The development of allosteric theory was basically driven by two interrelated concepts: the first being the discovery of cooperativity in the binding of some ligands to their target proteins, and the second being the realization that proteins naturally explore multiple conformations and that conformational changes can be transmitted across protein structures such that the binding of a ligand could affect the conformation of a distant binding pocket recognized by another ligand. The idea that certain proteins could bind more than one ligand was notably described early last century for the enzyme, hemoglobin, which can simultaneously bind up to four molecules of oxygen [4], and subsequently extended to other enzymes and ligand-gated ion channels [5, 6] . In most known instances of cooperativity, the binding of one ligand to its site has the potential to alter the affinity for subsequent equivalents of the same ligand at the remaining (unoccupied) sites [7]. In the case of hemoglobin, for instance, this corresponds to a 200-fold increase in the affinity of the fourth oxygen molecule bound compared to the first [8]. Around the middle of the last century, important studies were also underway that led to the concept of global protein conformational changes, whereby proteins were postulated to isomer-ize between multiple conformations that can show different affinities for ligands and/or different functional properties [9, 10] . In such a scheme, the process of ligand binding can be viewed as an event that biases certain protein conformational states toward those that show higher affinity for the ligand, at the expense of other possible protein states.

The term "allosteric" was first coined by Monod and colleagues in studies of enzyme inhibition [11, 12]. They noted that inhibitors that were structurally diverse from the enzyme substrate were likely to act at alternate binding sites that were somehow conformationally linked to that of the substrate binding pocket. The authors defined allosteric proteins on the following criteria: an oligomeric architecture, cooperativity in binding, and the ability of ligand binding to preferentially select for certain protein conformations that exist in equilibrium. This strict definition of allosteric proteins has since been relaxed somewhat, with the term being used to describe multisite interactions on proteins, irrespective of whether or not they are oligomeric, and/or to describe the transition of a protein between different conformational states, regardless of whether or not they possess multiple binding sites.

Although the phenomenon was initially studied on enzyme and ion channel systems, it should be noted that GPCRs are naturally allosteric proteins.
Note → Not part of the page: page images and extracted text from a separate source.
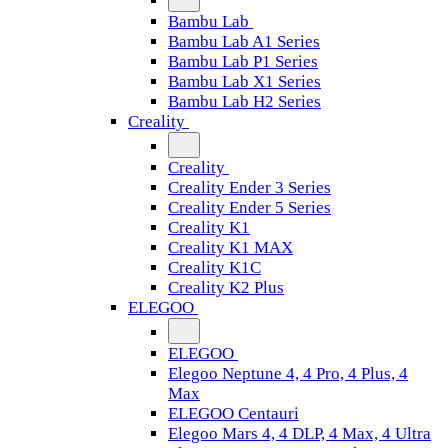
Bambu Lab
Bambu Lab A1 Series
Bambu Lab P1 Series
Bambu Lab X1 Series
Bambu Lab H2 Series
Creality
Creality
Creality Ender 3 Series
Creality Ender 5 Series
Creality K1
Creality K1 MAX
Creality K1C
Creality K2 Plus
ELEGOO
ELEGOO
Elegoo Neptune 4, 4 Pro, 4 Plus, 4
Max
ELEGOO Centauri
Elegoo Mars 4, 4 DLP, 4 Max, 4 Ultra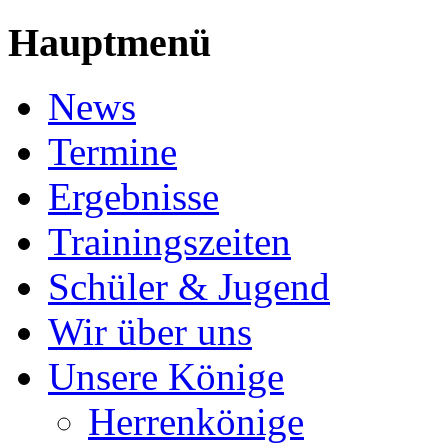
Hauptmenü
News
Termine
Ergebnisse
Trainingszeiten
Schüler & Jugend
Wir über uns
Unsere Könige
Herrenkönige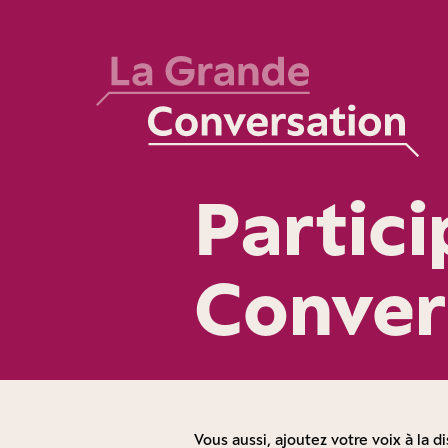
Partic
Conver
Vous aussi, ajoutez votre voix à la di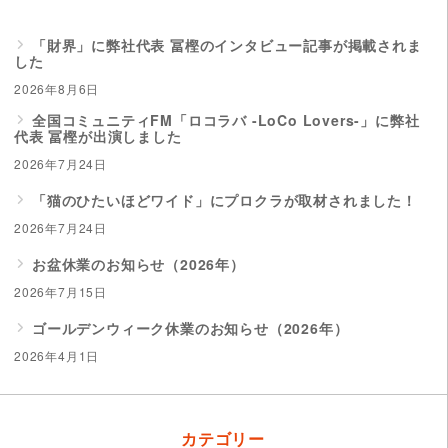
「財界」に弊社代表 冨樫のインタビュー記事が掲載されま
した
2026年8月6日
全国コミュニティFM「ロコラバ -LoCo Lovers-」に弊社
代表 冨樫が出演しました
2026年7月24日
「猫のひたいほどワイド」にプロクラが取材されました！
2026年7月24日
お盆休業のお知らせ（2026年）
2026年7月15日
ゴールデンウィーク休業のお知らせ（2026年）
2026年4月1日
カテゴリー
Specifically, they are designed to recognize extracellular stimuli and then to transmit them across biological membranes to impart the signal to their cognate G protein(s) and other intracellular effectors. Thus, the endogenous orthosteric ligand binds to one site on the receptor that is usually extracellu-larly accessible, while the G protein and any other accessory proteins interact with interfaces that are present inside the cell, and therefore topographically distinct from the binding site of the endogenous ligand. Moreover, there is a wealth of evidence that the binding of G proteins, and other types of GPCR-protein interactions, can influence the conformational state of the receptor, as evidenced by altered ligand affinity and/or signaling [13-17] . Given this tremendous conformational plasticity, it is perhaps not surprising that many small molecules are now being discovered with increasing prevalence that can bind to sites other than the orthosteric site on a GPCR to promote conformational changes that have a profound effect on the binding and/or function of orthosteric ligands.